→ WRITTEN TASK A
Turn the lines of the stored listing, starting with the line that contains "Top Routes to Tumkur" and going on through the line that contains "VRL Travels Buses From Tumkur To Gokak", into a JSON list of strings with one string per line. Leave out any blank lines.

→ QUOTED PASSAGE
————————

Custom: chr1 mm10_index exon 4777525 4777648 100 - . transcript_id "PB.1.1"; gene_id "Mrpl15"; (...)

In the case of my custom annotation, the error is the following:

 File "/home/angeles/anaconda3/bin/brie-event", line 11, in <module>
    sys.exit(main())
  File "/home/angeles/anaconda3/lib/python3.6/site-packages/brie/events/event_maker.py", line 166, in main
    sanitize=options.sanitize)
  File "/home/angeles/anaconda3/lib/python3.6/site-packages/brie/events/event_maker.py", line 59, in defineAllSplicing
    DtoA_F, AtoD_F, DtoA_R, AtoD_R = prepareSplicegraph(anno_file, ftype)
  File "/home/angeles/anaconda3/lib/python3.6/site-packages/brie/events/event_maker.py", line 38, in prepareSplicegraph
    DtoA_F, AtoD_F, DtoA_R, AtoD_R)
  File "/home/angeles/anaconda3/lib/python3.6/site-packages/brie/events/parseTables.py", line 80, in populateSplicegraph
    data =  readTable_gff(table_f, ftype)

————————

→ Stored records

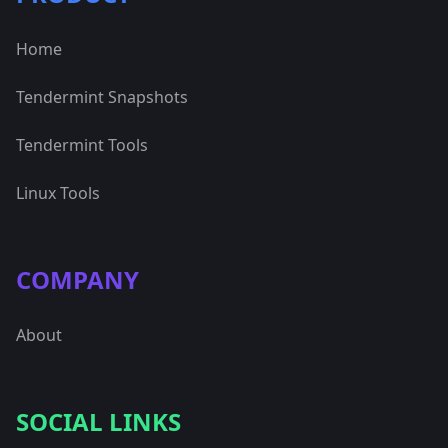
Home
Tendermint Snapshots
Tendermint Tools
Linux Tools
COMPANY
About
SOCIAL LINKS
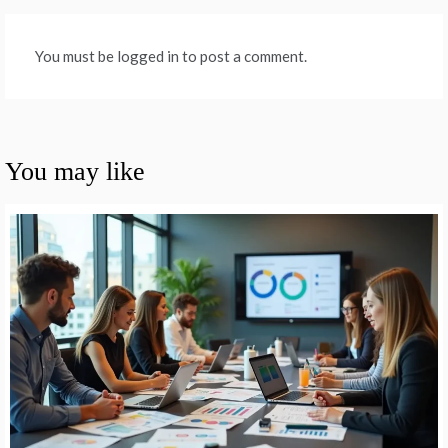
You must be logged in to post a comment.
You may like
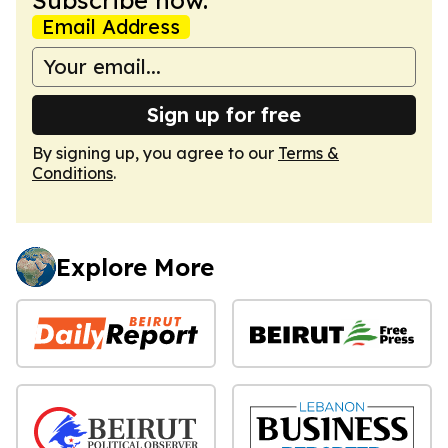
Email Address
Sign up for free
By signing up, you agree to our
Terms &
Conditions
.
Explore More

————————

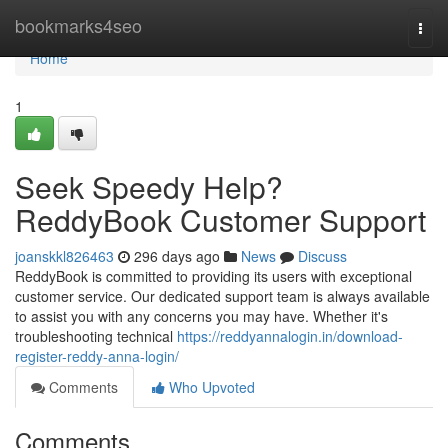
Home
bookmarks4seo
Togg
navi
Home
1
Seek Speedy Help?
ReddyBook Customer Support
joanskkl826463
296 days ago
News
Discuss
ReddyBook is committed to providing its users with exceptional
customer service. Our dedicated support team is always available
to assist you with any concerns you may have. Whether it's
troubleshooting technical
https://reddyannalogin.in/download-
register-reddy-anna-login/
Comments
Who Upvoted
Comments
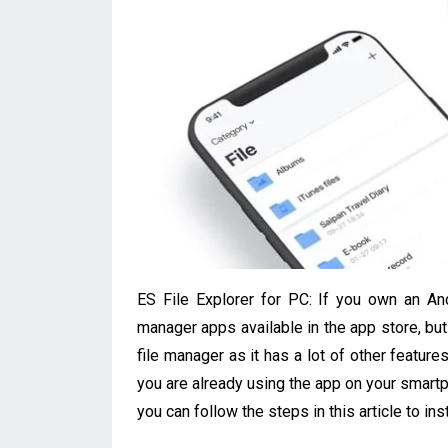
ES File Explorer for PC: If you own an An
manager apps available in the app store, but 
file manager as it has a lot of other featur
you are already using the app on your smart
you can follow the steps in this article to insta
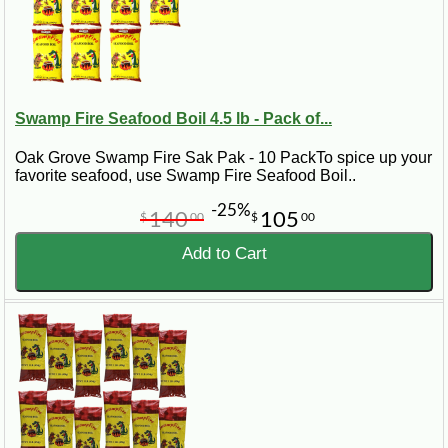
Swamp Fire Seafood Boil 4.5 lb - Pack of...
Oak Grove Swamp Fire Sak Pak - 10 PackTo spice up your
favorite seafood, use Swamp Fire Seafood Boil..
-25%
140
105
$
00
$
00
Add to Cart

————————

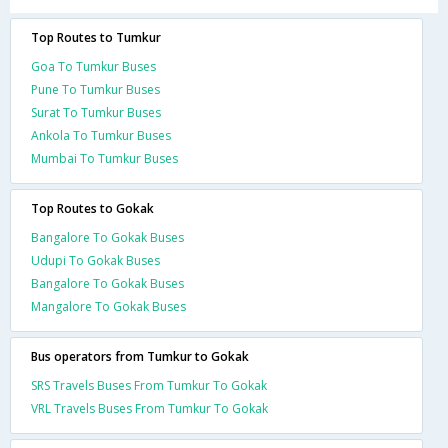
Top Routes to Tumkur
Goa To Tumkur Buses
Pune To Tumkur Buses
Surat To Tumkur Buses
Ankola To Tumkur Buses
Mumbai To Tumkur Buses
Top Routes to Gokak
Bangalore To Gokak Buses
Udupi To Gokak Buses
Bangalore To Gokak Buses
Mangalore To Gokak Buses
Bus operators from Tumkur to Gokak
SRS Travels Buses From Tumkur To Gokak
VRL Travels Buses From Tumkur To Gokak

————————

→ WRITTEN TASK B
Copy the error traceback again, starting with "In the case" and going on through "AtoD_F, DtoA_R, AtoD_R)", but switch "defineAllSplicing" to "defineSplicingEvents".

→ YOUR RESPONSE A
[
  "Top Routes to Tumkur",
  "Goa To Tumkur Buses",
  "Pune To Tumkur Buses",
  "Surat To Tumkur Buses",
  "Ankola To Tumkur Buses",
  "Mumbai To Tumkur Buses",
  "Top Routes to Gokak",
  "Bangalore To Gokak Buses",
  "Udupi To Gokak Buses",
  "Bangalore To Gokak Buses",
  "Mangalore To Gokak Buses",
  "Bus operators from Tumkur to Gokak",
  "SRS Travels Buses From Tumkur To Gokak",
  "VRL Travels Buses From Tumkur To Gokak"
]

→ YOUR RESPONSE B
In the case of my custom annotation, the error is the following:

 File "/home/angeles/anaconda3/bin/brie-event", line 11, in <module>
    sys.exit(main())
  File "/home/angeles/anaconda3/lib/python3.6/site-packages/brie/events/event_maker.py", line 166, in main
    sanitize=options.sanitize)
  File "/home/angeles/anaconda3/lib/python3.6/site-packages/brie/events/event_maker.py", line 59, in defineSplicingEvents
    DtoA_F, AtoD_F, DtoA_R, AtoD_R = prepareSplicegraph(anno_file, ftype)
  File "/home/angeles/anaconda3/lib/python3.6/site-packages/brie/events/event_maker.py", line 38, in prepareSplicegraph
    DtoA_F, AtoD_F, DtoA_R, AtoD_R)